Activity =
Return the lines of the data below in which the string "rule" occurs.

Exercise materials =
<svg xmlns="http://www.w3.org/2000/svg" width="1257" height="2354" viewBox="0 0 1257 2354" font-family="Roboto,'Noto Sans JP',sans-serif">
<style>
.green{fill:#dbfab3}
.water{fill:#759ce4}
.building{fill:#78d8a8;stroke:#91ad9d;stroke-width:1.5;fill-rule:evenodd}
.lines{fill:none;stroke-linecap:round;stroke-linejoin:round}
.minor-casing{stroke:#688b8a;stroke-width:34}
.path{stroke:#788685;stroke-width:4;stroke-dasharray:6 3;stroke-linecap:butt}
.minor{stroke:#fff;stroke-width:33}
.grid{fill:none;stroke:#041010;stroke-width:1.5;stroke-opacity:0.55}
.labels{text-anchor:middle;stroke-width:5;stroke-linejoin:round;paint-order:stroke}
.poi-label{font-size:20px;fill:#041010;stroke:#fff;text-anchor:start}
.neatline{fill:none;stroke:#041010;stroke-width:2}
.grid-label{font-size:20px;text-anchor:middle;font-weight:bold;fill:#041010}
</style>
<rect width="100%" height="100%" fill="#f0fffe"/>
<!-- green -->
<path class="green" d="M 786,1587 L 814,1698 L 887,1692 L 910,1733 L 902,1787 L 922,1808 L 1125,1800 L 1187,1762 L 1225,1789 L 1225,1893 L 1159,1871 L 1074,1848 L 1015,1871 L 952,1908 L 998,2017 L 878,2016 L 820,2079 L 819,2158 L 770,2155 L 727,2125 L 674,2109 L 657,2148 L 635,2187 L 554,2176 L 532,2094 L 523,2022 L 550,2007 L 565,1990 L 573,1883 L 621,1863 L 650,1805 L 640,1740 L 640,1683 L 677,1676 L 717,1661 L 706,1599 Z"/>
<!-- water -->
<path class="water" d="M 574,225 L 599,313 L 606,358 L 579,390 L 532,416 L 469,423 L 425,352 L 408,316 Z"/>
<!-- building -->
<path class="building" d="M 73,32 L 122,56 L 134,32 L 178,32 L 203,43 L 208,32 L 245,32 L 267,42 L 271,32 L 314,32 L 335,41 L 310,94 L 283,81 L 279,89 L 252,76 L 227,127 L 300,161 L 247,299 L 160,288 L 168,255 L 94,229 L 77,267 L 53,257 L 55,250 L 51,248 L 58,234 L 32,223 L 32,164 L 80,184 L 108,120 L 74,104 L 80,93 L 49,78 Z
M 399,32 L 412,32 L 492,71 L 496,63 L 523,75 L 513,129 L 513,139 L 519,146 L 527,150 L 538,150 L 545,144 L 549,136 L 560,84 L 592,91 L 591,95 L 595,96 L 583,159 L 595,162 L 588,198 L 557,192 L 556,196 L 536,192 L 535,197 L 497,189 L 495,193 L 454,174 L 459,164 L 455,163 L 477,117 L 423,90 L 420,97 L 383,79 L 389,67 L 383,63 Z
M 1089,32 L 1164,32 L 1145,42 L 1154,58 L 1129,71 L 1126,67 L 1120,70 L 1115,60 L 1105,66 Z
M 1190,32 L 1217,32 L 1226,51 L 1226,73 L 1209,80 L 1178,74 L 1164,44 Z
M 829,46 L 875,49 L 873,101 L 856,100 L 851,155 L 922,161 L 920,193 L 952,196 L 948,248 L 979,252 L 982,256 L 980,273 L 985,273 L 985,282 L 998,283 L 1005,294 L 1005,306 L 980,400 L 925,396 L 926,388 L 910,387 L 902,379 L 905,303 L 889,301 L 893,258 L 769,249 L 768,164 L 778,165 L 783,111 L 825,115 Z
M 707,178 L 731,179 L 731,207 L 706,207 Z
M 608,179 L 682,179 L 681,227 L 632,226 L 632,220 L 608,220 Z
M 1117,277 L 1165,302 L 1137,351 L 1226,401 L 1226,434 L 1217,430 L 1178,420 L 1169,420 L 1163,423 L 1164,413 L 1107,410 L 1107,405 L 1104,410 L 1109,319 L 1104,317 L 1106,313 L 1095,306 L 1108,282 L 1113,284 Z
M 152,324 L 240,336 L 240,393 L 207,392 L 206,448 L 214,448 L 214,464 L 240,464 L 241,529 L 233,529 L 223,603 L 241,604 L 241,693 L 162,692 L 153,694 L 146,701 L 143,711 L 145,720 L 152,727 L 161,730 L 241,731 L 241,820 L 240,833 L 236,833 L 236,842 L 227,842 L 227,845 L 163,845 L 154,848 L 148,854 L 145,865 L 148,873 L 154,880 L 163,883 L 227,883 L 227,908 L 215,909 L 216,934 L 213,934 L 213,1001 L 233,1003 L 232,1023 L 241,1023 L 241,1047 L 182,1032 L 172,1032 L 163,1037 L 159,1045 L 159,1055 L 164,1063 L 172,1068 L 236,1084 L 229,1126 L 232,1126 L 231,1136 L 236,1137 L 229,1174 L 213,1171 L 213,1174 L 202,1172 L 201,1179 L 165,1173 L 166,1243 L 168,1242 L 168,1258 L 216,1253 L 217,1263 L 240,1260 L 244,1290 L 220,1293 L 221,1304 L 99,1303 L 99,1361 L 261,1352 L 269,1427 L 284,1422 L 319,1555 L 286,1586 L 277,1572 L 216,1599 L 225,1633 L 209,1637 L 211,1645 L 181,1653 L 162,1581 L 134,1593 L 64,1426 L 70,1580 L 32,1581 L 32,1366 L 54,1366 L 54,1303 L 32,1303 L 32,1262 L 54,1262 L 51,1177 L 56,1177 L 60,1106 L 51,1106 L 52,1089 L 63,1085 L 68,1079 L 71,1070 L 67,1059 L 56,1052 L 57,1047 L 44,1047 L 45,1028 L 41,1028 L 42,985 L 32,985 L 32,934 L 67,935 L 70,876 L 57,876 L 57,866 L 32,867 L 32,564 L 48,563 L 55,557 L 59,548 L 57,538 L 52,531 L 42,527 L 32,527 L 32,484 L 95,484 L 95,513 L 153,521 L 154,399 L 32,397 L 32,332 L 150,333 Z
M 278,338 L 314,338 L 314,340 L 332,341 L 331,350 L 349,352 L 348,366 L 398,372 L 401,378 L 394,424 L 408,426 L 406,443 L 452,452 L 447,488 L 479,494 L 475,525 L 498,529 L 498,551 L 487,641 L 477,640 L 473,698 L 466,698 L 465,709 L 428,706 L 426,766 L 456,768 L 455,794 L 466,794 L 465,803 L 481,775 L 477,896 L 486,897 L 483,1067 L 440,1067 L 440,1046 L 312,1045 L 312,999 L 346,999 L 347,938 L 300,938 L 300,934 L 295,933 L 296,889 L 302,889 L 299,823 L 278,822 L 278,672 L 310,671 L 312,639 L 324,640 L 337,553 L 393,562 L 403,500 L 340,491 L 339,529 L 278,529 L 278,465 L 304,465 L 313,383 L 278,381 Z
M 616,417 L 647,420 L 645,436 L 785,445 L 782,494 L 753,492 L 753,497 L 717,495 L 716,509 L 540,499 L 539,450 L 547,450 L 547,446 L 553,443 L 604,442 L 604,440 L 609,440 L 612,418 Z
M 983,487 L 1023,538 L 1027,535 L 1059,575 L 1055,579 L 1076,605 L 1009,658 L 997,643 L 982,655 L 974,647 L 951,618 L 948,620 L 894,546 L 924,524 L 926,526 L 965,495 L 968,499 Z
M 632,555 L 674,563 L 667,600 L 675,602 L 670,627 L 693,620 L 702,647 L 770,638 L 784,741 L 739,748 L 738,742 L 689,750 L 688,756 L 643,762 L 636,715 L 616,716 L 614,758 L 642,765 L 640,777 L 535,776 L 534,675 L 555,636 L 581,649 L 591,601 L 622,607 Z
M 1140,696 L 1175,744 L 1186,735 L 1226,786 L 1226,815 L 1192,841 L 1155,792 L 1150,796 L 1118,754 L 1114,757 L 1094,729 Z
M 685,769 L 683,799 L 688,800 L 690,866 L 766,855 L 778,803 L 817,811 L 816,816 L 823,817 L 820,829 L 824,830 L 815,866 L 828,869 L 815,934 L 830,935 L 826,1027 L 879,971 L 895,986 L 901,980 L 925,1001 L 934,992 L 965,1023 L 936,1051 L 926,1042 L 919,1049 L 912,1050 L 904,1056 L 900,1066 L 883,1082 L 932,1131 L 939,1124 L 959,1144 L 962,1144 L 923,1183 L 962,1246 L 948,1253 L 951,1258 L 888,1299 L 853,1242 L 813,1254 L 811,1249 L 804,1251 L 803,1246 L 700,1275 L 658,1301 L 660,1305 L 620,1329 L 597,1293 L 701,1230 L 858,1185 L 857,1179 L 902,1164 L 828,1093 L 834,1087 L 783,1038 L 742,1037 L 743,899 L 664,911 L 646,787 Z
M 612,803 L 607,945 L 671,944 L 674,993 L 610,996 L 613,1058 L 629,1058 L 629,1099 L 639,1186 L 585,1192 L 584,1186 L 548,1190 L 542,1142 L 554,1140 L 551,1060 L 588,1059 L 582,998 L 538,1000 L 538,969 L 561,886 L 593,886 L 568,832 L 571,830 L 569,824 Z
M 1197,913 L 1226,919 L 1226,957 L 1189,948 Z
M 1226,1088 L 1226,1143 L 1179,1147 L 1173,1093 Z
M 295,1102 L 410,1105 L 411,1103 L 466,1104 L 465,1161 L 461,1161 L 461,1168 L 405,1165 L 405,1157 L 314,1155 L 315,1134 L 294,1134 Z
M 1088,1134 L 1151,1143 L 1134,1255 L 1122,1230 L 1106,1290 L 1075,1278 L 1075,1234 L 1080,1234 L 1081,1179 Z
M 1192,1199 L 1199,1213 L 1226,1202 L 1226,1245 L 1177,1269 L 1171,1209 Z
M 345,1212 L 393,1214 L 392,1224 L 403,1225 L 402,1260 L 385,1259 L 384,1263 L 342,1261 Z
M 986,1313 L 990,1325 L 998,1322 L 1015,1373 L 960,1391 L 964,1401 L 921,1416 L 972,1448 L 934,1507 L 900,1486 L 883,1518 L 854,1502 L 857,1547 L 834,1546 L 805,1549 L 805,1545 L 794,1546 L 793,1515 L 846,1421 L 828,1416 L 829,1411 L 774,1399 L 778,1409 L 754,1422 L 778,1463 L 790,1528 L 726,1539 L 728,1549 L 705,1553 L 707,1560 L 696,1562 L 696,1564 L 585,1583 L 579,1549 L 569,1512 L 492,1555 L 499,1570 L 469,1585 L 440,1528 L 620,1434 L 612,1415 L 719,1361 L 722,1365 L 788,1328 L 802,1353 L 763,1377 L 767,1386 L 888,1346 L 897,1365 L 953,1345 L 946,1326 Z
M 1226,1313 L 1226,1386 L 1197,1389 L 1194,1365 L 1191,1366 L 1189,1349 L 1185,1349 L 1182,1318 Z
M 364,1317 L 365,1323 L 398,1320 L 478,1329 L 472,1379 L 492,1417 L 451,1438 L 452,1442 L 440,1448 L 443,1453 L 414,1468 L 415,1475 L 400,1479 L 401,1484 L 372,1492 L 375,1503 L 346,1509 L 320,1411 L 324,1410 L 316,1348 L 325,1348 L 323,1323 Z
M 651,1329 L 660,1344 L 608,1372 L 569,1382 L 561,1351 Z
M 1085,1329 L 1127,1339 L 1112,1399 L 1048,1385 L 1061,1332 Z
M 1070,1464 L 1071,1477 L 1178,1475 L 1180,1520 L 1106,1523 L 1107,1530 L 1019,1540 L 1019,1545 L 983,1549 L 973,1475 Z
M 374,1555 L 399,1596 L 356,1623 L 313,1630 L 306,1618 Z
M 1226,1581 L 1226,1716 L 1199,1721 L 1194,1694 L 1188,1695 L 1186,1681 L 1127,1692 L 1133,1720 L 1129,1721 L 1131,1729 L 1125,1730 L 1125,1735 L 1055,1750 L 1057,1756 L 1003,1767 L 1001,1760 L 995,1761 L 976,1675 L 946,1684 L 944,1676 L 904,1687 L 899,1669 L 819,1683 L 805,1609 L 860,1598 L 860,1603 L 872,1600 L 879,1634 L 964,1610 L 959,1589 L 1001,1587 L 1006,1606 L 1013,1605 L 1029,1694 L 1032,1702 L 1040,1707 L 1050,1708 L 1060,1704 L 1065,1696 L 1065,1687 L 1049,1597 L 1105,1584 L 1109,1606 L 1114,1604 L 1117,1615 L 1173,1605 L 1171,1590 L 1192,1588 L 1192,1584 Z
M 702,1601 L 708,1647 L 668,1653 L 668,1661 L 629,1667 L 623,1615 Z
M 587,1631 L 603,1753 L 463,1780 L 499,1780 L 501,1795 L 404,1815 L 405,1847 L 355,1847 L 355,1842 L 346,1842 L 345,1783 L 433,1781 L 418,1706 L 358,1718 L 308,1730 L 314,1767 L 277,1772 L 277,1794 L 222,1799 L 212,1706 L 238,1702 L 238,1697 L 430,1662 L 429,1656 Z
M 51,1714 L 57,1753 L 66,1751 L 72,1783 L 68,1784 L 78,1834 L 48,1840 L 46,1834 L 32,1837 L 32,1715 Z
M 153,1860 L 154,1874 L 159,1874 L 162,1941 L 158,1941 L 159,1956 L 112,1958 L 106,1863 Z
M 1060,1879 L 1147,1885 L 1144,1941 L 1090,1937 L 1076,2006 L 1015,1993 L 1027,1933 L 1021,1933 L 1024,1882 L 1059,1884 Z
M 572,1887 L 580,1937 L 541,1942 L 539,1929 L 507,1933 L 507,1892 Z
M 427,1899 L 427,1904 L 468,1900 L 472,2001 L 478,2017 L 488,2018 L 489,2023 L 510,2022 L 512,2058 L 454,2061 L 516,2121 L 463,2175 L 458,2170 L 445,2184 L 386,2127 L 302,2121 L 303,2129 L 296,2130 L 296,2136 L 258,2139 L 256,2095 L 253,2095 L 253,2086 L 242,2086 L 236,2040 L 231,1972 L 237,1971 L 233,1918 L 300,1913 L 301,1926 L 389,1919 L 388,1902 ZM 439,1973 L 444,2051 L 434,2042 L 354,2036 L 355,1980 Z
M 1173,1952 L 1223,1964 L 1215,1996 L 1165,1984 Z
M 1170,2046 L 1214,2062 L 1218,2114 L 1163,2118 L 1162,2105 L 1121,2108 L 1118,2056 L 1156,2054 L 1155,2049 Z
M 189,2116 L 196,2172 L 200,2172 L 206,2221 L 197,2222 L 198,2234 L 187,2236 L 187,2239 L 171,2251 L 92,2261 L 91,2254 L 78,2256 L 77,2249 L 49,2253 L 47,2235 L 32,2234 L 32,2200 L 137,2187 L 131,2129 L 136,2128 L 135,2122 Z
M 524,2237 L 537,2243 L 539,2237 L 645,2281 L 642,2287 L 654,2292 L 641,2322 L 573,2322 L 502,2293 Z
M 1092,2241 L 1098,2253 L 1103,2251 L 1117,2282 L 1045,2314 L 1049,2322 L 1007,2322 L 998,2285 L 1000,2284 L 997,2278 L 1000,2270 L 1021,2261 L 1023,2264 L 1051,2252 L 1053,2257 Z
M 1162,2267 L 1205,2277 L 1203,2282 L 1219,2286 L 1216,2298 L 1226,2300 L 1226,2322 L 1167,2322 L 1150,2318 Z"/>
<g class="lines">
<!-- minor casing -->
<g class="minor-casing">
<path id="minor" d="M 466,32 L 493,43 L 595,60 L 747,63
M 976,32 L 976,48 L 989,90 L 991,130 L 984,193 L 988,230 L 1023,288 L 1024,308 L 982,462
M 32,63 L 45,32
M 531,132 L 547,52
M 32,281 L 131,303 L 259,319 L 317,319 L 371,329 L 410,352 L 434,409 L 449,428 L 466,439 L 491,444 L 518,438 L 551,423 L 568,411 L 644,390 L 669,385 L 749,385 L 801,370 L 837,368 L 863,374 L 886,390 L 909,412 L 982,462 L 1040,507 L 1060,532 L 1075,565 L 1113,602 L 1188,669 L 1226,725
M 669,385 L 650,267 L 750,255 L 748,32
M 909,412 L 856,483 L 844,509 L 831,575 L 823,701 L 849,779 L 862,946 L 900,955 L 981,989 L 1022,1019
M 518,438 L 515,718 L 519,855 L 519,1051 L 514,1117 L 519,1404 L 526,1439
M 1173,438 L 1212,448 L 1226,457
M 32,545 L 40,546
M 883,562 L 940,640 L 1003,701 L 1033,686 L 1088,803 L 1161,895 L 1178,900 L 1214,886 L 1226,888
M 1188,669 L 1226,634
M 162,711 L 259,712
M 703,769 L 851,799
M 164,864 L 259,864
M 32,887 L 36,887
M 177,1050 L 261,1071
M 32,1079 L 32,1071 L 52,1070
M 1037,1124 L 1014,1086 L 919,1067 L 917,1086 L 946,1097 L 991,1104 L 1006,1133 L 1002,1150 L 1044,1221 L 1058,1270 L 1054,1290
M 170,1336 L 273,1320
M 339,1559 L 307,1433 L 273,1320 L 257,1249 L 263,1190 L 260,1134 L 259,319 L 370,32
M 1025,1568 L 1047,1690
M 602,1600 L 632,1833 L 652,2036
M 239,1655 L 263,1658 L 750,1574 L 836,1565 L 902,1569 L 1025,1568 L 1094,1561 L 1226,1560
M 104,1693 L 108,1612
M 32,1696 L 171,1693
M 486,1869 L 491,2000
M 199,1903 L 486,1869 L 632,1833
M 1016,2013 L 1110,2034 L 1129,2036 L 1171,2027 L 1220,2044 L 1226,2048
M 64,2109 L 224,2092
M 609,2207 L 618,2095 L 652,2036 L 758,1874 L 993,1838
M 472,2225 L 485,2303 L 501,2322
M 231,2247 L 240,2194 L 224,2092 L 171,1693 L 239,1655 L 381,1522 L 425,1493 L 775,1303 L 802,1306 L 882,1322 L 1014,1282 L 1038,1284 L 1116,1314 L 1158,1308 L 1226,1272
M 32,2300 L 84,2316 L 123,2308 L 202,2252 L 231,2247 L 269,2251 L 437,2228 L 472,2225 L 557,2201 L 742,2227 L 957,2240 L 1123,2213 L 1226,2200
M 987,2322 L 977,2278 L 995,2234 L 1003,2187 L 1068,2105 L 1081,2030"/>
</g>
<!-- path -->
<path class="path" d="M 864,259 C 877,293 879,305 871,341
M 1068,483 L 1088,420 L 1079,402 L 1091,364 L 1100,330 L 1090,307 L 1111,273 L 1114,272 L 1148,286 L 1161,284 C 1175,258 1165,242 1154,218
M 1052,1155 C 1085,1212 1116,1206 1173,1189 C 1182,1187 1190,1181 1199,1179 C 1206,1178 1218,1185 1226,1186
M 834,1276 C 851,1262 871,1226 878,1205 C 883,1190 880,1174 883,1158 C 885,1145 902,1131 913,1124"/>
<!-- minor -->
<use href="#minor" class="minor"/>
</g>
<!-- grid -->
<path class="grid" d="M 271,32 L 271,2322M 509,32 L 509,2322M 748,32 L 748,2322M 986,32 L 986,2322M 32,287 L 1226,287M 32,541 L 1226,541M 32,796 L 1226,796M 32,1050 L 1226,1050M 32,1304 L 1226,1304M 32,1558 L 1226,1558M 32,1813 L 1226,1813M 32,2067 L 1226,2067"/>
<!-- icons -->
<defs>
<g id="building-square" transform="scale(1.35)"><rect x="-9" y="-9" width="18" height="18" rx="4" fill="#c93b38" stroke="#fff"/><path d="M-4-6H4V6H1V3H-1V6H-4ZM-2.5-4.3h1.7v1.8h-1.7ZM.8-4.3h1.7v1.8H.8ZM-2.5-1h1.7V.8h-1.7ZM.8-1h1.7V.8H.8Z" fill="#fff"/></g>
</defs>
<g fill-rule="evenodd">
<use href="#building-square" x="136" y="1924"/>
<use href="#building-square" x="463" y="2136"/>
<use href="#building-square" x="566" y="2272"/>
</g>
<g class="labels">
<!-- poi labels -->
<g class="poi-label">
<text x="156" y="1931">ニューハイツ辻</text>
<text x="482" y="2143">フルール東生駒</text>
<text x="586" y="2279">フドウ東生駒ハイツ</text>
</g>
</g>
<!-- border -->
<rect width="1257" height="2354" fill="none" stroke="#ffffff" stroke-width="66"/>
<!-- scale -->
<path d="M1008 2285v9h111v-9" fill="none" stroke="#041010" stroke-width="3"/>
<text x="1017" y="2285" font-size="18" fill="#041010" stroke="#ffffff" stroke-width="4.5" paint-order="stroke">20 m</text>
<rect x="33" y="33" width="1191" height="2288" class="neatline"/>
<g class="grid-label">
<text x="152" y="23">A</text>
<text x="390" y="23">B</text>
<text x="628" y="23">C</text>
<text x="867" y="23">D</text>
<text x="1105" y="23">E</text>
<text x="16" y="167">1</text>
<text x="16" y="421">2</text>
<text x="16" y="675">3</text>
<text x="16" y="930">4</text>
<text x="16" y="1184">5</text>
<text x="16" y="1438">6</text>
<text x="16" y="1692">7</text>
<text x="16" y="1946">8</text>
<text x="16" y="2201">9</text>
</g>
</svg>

Result =
.building{fill:#78d8a8;stroke:#91ad9d;stroke-width:1.5;fill-rule:evenodd}
<g fill-rule="evenodd">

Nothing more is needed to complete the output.